● Work to be completed
Search the data for the string "linecap" and extract every line where it appears.

● Supplied material
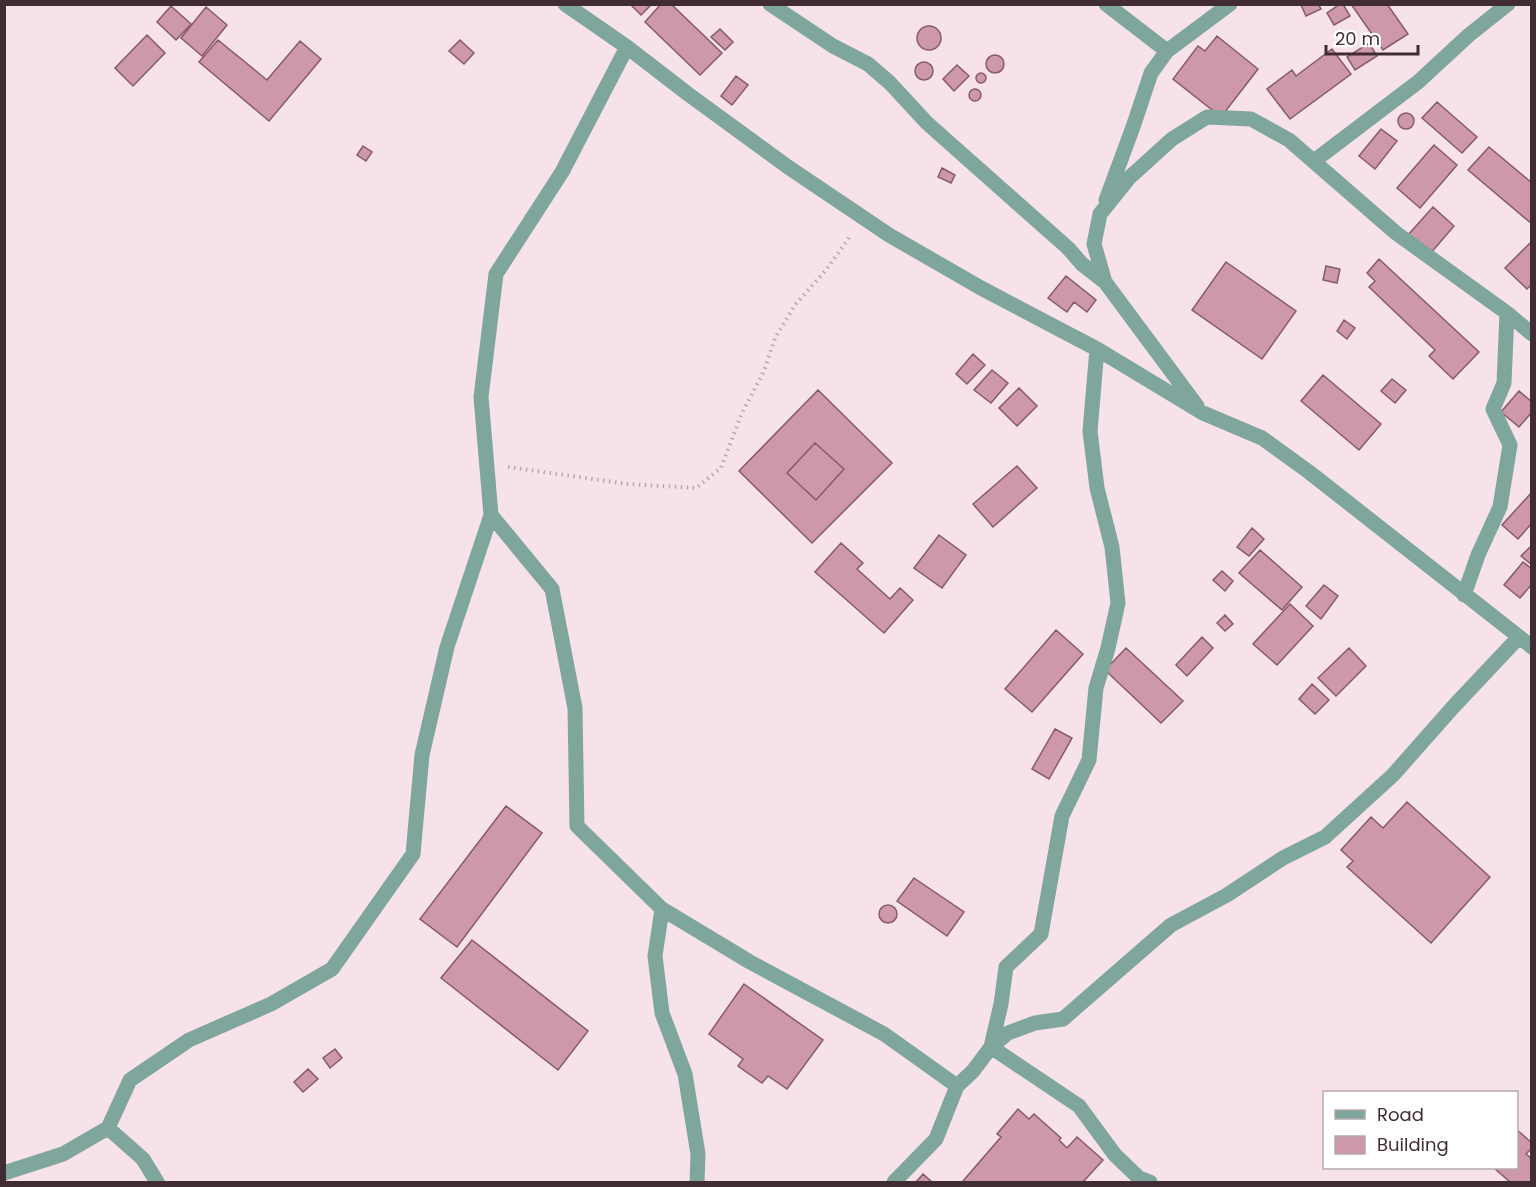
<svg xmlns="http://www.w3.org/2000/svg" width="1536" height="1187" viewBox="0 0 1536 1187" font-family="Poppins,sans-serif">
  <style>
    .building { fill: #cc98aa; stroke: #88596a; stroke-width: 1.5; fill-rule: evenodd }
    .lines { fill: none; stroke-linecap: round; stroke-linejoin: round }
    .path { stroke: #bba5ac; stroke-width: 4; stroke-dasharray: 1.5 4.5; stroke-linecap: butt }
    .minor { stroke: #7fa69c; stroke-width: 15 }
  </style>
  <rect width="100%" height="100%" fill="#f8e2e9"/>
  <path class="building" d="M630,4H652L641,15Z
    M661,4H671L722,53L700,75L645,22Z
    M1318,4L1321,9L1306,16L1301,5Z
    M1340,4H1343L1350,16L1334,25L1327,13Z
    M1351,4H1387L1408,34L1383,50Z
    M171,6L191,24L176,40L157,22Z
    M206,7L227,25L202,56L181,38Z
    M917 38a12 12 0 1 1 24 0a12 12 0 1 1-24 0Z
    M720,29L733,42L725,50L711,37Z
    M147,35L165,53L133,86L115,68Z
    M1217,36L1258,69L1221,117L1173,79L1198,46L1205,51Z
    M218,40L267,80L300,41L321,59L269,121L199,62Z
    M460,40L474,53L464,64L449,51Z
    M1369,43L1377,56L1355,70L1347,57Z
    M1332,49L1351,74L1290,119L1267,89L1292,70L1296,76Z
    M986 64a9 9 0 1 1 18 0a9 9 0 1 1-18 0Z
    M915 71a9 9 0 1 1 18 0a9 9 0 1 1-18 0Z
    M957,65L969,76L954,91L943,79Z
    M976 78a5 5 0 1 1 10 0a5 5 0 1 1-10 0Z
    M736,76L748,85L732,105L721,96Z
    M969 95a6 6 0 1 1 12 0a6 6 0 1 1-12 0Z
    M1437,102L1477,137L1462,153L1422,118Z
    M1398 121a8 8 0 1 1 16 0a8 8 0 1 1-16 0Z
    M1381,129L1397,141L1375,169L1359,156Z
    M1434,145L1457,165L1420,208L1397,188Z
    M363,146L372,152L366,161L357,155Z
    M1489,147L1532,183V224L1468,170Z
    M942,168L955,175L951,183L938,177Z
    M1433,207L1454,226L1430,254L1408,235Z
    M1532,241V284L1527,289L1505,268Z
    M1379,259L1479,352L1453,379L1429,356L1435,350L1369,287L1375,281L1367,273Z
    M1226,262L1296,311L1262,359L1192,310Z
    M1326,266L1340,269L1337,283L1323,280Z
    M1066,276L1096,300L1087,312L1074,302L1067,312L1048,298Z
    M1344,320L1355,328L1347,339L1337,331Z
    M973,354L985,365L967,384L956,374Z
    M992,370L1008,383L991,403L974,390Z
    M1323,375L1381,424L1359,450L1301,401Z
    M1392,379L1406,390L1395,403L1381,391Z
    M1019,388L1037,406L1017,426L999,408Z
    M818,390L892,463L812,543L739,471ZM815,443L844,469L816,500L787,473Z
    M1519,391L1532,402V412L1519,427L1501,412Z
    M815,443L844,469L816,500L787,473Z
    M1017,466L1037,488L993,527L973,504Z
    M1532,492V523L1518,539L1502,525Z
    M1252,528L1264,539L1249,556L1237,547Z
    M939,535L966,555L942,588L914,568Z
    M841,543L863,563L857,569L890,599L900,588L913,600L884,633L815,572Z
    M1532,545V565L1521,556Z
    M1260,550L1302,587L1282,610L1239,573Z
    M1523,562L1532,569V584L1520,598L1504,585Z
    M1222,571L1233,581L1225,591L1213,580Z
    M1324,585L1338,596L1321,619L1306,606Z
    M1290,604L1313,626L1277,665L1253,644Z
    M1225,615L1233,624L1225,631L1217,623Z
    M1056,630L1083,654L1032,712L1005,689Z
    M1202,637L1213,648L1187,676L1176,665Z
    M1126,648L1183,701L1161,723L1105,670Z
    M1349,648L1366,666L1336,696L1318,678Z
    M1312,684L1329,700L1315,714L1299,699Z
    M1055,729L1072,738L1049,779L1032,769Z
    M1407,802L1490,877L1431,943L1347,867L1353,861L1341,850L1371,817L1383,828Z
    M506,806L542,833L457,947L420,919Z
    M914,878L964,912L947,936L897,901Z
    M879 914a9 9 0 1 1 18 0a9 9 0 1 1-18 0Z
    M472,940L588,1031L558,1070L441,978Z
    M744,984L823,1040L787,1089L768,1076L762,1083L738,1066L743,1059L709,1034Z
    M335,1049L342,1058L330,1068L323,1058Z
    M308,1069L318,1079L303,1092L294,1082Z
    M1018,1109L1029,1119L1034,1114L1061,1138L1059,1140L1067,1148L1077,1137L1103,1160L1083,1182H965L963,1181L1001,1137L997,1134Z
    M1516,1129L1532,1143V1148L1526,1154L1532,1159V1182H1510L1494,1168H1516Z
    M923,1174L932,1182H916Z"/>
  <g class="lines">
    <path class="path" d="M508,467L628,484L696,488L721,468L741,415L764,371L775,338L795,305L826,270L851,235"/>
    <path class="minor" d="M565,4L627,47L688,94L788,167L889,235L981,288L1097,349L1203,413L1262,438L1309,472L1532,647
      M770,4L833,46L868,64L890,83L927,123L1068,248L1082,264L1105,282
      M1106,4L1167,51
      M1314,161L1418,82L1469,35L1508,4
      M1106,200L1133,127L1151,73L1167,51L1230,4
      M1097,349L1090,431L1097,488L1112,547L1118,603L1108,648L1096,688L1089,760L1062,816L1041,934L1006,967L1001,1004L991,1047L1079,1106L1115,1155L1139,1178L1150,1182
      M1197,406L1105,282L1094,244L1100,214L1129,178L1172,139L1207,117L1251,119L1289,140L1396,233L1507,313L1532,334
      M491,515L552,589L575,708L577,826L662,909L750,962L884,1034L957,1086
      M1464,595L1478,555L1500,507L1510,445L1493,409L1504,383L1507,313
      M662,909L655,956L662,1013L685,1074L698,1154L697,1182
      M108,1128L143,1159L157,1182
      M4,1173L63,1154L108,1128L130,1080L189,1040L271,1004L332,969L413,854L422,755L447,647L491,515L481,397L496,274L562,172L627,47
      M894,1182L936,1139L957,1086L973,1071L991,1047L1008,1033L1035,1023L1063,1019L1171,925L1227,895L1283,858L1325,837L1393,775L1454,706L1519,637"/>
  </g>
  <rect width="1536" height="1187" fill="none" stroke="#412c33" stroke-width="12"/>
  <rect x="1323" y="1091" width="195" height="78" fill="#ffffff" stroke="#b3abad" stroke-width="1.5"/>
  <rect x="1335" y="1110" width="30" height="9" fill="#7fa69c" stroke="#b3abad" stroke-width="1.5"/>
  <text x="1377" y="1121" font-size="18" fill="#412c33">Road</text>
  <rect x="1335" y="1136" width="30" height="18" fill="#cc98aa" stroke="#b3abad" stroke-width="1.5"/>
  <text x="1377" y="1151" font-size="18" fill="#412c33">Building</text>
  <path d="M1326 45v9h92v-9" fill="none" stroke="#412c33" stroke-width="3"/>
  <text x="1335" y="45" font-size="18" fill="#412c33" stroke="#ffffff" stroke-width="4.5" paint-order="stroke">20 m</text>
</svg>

● Reply to the task
    .lines { fill: none; stroke-linecap: round; stroke-linejoin: round }
    .path { stroke: #bba5ac; stroke-width: 4; stroke-dasharray: 1.5 4.5; stroke-linecap: butt }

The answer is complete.